• **EXCERPTED DATA**:
+-------+

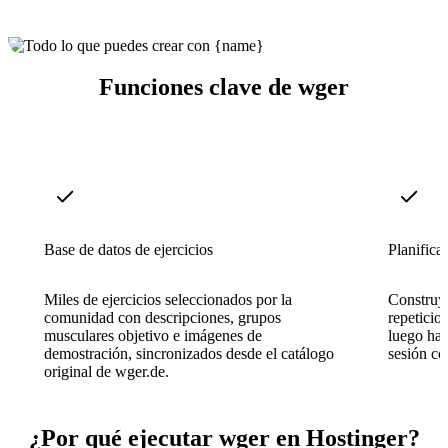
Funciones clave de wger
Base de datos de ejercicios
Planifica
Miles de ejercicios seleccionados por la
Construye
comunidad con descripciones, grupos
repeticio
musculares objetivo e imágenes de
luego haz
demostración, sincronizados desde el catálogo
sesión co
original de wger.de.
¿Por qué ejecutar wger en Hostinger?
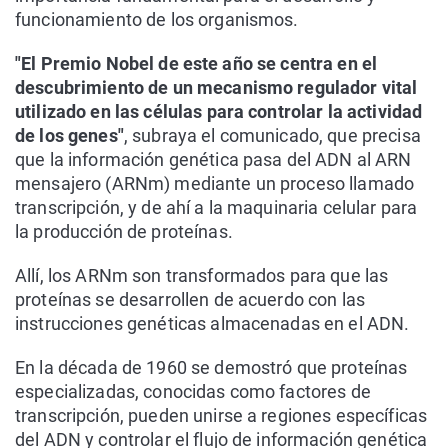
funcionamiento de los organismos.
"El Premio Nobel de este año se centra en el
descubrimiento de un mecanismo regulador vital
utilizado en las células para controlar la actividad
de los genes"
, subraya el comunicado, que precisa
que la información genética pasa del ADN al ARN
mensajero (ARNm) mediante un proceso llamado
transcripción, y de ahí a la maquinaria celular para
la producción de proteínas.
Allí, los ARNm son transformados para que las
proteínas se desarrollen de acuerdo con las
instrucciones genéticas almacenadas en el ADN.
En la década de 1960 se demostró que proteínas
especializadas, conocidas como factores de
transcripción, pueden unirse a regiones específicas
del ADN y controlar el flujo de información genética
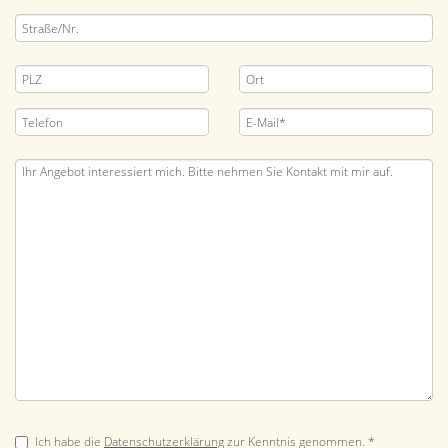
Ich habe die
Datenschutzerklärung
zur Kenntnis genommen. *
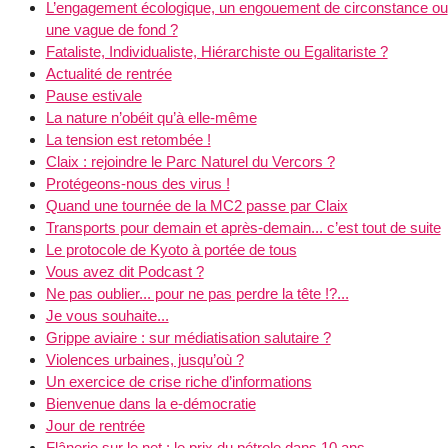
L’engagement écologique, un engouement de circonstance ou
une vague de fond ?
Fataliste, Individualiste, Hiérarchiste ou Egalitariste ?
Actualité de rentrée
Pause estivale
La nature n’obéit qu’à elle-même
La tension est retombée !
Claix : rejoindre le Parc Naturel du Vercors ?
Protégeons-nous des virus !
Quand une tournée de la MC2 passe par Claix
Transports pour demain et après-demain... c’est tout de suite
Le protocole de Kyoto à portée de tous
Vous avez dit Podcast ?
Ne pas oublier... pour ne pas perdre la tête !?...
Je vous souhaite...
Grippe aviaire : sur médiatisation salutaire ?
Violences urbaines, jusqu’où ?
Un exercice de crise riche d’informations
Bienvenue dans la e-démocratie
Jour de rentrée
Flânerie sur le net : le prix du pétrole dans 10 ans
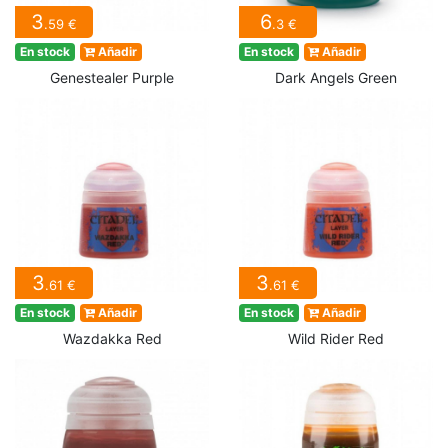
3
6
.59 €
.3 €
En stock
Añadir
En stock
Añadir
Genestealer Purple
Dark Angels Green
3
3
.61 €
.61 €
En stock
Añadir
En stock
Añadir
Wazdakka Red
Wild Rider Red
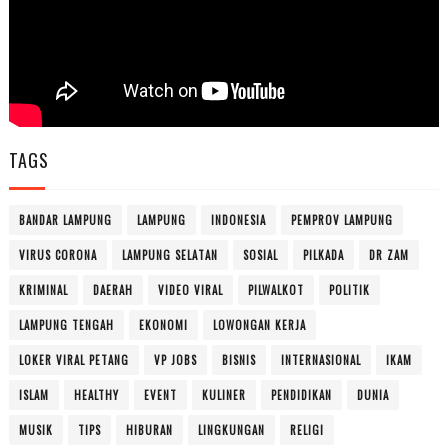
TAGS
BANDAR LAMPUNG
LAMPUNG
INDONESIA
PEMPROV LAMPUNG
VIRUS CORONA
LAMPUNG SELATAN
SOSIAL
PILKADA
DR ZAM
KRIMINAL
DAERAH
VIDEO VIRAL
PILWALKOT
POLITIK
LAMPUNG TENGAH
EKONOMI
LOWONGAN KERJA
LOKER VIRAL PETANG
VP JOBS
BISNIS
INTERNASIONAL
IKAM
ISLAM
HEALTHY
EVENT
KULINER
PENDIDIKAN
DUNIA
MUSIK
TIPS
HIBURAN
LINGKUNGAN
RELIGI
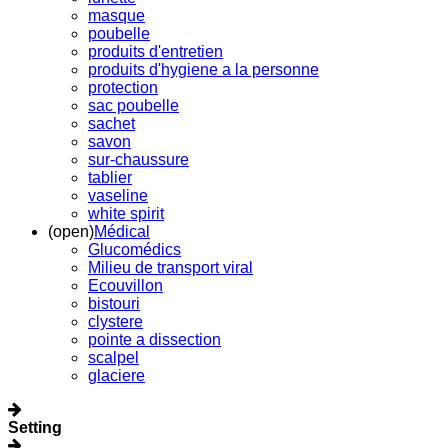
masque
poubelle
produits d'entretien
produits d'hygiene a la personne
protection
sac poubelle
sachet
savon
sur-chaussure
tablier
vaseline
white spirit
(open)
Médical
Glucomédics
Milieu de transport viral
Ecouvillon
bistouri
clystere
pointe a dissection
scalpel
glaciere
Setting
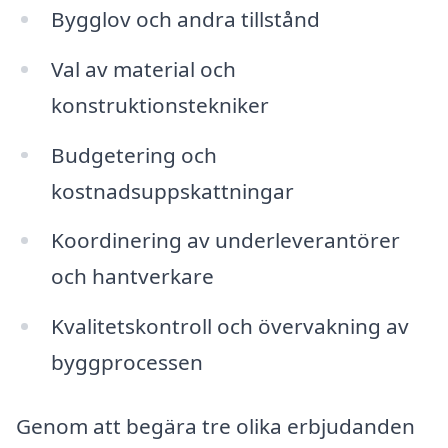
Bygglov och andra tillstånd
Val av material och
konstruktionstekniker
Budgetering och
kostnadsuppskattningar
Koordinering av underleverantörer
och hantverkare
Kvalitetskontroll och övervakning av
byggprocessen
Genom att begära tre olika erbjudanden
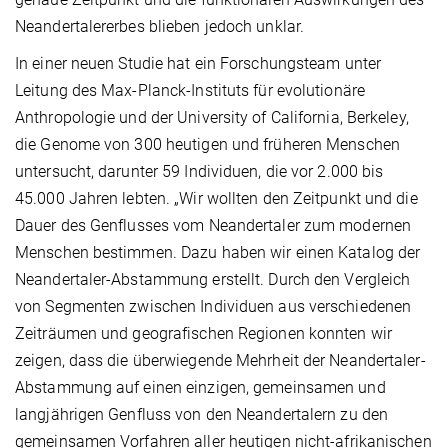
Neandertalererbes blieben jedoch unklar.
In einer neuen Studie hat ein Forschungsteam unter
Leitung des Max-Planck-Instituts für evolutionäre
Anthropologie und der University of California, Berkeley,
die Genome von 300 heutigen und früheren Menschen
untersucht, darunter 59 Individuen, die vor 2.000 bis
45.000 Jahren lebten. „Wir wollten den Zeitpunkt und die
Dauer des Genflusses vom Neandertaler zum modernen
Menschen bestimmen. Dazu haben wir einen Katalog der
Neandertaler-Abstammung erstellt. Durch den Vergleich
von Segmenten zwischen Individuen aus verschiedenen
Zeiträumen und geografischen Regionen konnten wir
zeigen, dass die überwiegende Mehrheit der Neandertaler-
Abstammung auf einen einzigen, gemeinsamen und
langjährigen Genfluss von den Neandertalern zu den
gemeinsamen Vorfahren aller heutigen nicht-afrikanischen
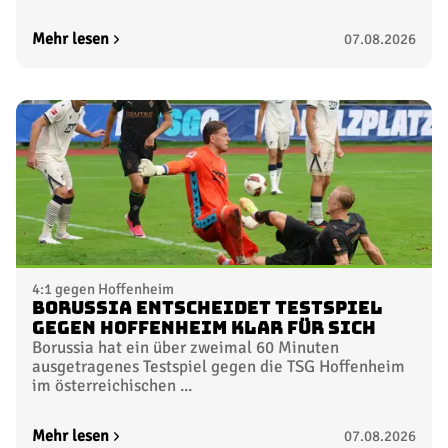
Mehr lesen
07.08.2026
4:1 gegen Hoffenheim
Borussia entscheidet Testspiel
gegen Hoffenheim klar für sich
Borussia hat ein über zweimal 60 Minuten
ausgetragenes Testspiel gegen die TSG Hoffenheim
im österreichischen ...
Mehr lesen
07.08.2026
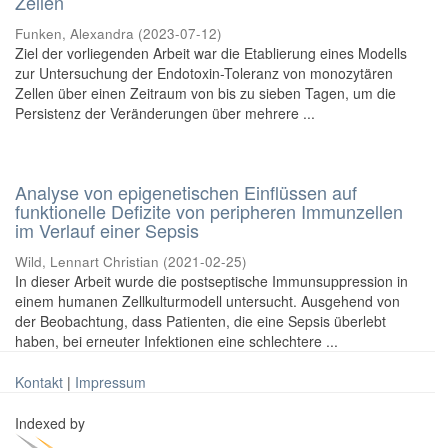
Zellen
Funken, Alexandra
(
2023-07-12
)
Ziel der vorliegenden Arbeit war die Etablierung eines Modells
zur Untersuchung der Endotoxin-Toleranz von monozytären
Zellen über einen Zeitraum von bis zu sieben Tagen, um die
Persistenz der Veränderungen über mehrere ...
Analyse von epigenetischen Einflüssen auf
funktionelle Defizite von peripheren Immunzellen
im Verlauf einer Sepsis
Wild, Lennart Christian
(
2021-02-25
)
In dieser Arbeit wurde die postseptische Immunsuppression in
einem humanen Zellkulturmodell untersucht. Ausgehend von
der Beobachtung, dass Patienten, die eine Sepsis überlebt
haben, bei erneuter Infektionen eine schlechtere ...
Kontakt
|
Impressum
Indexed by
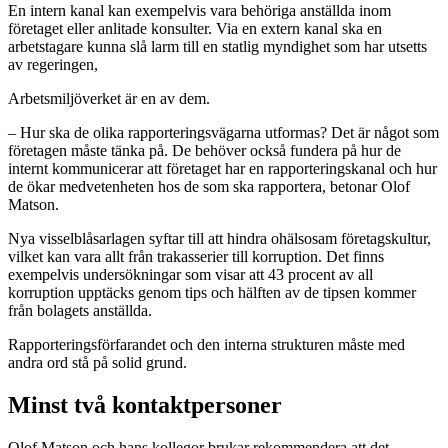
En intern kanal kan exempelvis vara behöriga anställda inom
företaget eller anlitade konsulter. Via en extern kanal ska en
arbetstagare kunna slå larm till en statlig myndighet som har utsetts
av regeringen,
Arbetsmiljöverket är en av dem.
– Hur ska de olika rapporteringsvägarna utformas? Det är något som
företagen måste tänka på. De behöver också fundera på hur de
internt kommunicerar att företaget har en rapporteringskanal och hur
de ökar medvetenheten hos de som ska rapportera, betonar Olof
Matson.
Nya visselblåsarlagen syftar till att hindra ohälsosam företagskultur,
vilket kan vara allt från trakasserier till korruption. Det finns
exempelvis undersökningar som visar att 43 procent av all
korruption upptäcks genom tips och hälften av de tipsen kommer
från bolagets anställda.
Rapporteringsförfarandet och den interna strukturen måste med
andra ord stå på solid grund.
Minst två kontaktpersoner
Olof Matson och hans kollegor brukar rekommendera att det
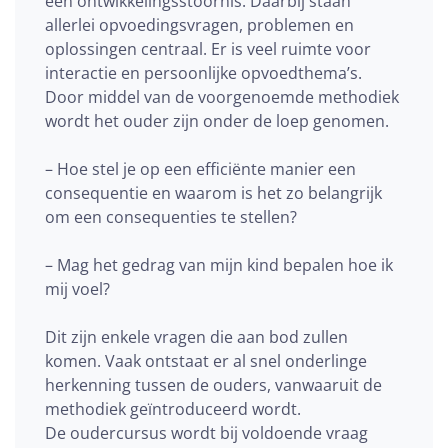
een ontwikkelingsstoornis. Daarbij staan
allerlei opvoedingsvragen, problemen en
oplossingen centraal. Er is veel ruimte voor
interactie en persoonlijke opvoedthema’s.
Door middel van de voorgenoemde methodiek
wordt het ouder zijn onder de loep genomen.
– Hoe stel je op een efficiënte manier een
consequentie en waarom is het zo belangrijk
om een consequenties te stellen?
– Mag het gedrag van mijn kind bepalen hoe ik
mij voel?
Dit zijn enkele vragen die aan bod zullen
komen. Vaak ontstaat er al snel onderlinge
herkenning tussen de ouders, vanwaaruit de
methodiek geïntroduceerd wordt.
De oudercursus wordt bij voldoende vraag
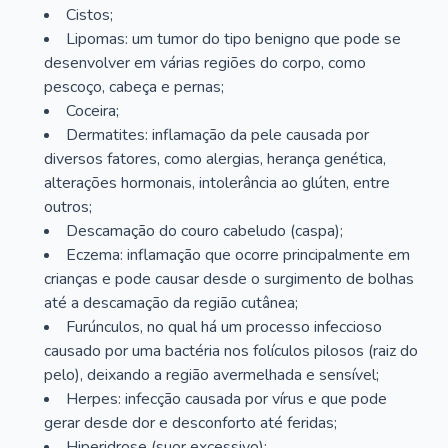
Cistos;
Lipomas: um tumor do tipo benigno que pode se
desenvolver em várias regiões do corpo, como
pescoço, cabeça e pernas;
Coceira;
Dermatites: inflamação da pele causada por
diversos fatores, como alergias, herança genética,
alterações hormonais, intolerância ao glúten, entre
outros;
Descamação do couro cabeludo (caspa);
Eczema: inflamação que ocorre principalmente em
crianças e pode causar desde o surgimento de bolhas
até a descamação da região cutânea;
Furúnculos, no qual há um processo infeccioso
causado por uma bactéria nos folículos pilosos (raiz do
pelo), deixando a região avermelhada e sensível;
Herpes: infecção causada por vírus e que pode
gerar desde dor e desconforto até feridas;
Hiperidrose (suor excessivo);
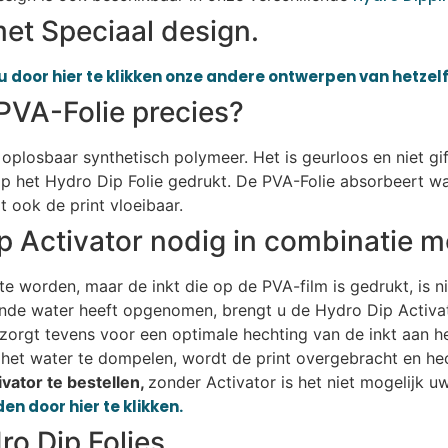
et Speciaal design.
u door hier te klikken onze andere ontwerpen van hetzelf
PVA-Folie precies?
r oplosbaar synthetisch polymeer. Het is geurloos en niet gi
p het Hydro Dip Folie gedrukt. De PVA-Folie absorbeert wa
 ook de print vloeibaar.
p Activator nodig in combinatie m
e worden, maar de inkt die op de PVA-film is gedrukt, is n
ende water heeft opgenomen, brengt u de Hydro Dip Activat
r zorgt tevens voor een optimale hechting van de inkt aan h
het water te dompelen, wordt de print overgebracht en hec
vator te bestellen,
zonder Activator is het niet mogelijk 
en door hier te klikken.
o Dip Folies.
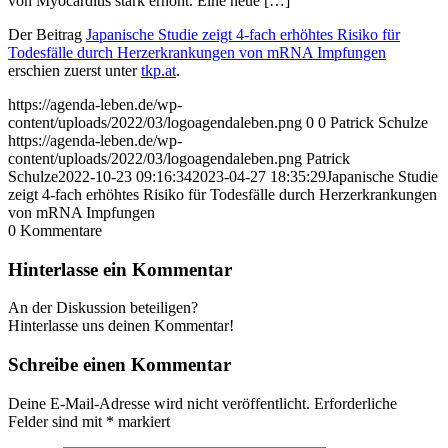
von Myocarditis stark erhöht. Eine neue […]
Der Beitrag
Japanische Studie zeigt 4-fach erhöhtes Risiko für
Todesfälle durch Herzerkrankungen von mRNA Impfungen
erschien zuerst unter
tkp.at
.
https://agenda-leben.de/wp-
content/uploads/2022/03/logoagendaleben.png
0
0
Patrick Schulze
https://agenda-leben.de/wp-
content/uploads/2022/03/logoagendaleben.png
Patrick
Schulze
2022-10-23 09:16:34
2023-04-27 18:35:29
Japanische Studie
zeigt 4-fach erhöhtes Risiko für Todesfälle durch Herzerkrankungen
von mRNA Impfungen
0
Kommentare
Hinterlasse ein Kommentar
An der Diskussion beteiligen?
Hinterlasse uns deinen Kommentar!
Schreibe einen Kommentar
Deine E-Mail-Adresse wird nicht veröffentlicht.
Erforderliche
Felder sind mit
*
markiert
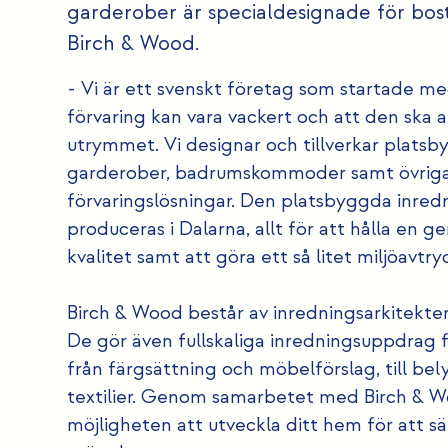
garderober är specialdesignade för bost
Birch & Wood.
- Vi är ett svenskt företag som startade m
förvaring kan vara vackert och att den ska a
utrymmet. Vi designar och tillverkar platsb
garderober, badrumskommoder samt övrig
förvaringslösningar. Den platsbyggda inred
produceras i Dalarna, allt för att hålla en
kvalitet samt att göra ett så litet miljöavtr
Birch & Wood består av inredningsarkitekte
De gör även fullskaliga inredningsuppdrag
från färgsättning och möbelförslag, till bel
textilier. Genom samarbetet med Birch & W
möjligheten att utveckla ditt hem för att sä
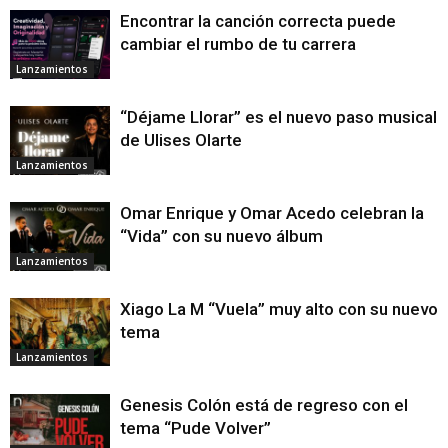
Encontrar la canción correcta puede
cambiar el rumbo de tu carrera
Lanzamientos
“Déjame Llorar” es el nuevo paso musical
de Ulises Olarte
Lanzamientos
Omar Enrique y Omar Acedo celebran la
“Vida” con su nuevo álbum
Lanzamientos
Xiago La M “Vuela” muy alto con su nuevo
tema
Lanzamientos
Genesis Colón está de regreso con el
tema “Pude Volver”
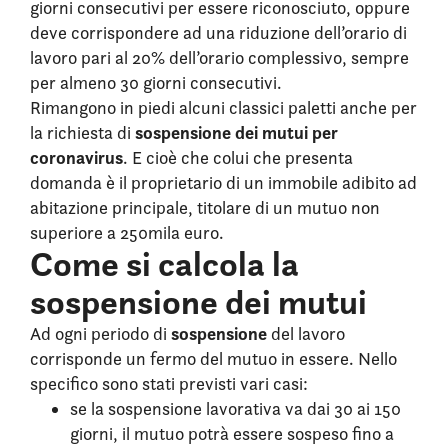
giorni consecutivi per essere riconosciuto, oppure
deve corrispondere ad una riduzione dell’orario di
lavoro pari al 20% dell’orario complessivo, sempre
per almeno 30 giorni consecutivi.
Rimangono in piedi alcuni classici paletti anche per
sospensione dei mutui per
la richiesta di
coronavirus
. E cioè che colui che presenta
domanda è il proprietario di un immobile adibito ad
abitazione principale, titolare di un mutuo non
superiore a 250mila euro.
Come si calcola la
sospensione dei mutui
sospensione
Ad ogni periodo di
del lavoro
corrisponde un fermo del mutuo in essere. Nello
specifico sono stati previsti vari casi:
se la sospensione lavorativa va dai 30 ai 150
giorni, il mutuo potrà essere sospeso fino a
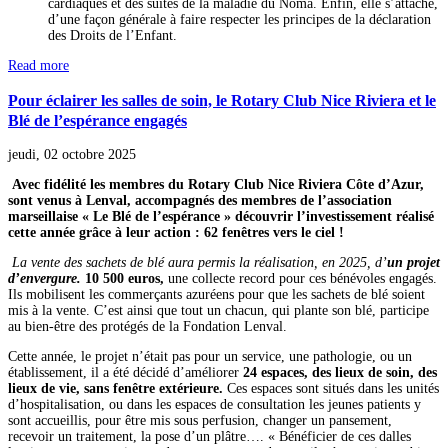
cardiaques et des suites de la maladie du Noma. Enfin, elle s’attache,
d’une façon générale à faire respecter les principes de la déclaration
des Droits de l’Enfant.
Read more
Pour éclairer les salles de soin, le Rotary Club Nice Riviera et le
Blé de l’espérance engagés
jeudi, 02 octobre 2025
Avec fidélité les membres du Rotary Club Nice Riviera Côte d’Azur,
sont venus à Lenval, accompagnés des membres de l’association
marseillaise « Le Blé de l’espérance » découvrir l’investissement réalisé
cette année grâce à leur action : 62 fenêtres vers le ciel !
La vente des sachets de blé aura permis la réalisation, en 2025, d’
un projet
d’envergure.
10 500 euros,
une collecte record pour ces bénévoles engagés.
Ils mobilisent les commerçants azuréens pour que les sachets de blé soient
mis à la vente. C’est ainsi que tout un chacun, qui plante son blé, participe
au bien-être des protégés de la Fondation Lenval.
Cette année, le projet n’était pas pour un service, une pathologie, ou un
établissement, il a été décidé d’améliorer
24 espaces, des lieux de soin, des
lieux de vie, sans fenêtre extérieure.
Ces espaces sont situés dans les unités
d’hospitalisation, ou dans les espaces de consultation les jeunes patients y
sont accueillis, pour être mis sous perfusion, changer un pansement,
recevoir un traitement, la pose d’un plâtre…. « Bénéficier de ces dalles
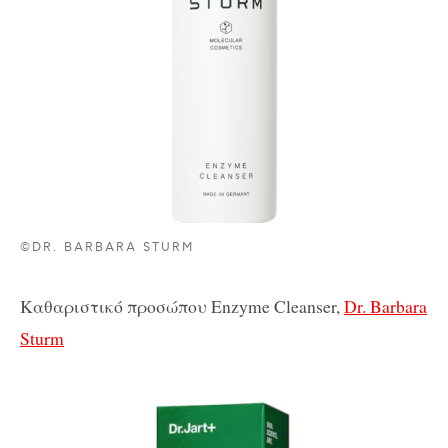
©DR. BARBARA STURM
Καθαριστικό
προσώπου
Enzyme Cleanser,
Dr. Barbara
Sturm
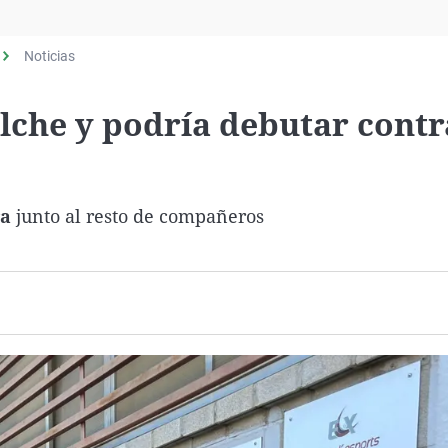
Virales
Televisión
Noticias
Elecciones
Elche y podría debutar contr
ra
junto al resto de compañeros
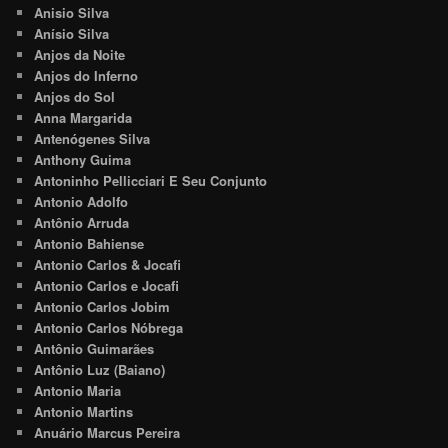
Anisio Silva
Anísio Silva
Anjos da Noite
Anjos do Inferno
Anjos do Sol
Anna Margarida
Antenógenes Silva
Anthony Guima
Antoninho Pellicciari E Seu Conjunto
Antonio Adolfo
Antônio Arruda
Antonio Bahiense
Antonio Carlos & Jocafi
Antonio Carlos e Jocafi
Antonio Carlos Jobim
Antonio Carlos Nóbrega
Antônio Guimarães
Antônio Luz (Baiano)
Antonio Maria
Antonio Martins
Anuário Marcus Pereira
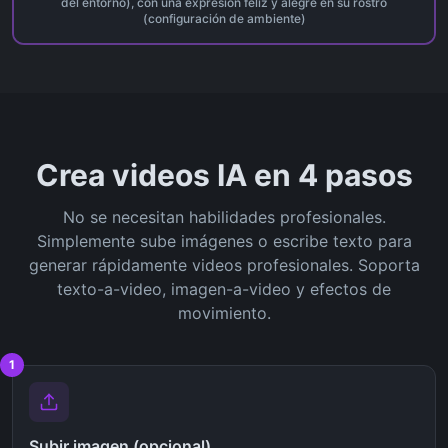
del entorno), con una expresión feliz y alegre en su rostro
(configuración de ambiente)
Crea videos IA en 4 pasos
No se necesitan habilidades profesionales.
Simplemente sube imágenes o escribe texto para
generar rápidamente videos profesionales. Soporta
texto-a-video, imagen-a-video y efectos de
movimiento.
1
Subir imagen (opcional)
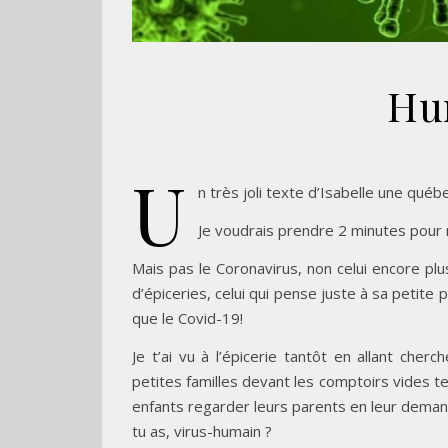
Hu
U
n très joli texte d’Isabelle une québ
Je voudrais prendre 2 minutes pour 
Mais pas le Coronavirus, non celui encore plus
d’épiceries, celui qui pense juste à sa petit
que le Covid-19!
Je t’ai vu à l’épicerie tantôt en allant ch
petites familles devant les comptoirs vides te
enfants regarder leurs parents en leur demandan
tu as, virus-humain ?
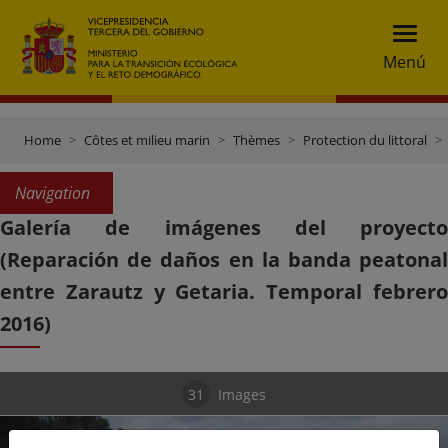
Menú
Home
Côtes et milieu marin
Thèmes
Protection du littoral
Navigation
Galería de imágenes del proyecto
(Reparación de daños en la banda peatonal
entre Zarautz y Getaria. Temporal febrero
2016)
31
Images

+-------+

• **WHAT IS NEEDED**:
Copy word for word every line from the start of the material through the line holding "original de wger.de.". The pictures are not part of the copy.

• **ANSWER**:
Funciones clave de wger
Base de datos de ejercicios
Planifica
Miles de ejercicios seleccionados por la
Construye
comunidad con descripciones, grupos
repeticio
musculares objetivo e imágenes de
luego haz
demostración, sincronizados desde el catálogo
sesión co
original de wger.de.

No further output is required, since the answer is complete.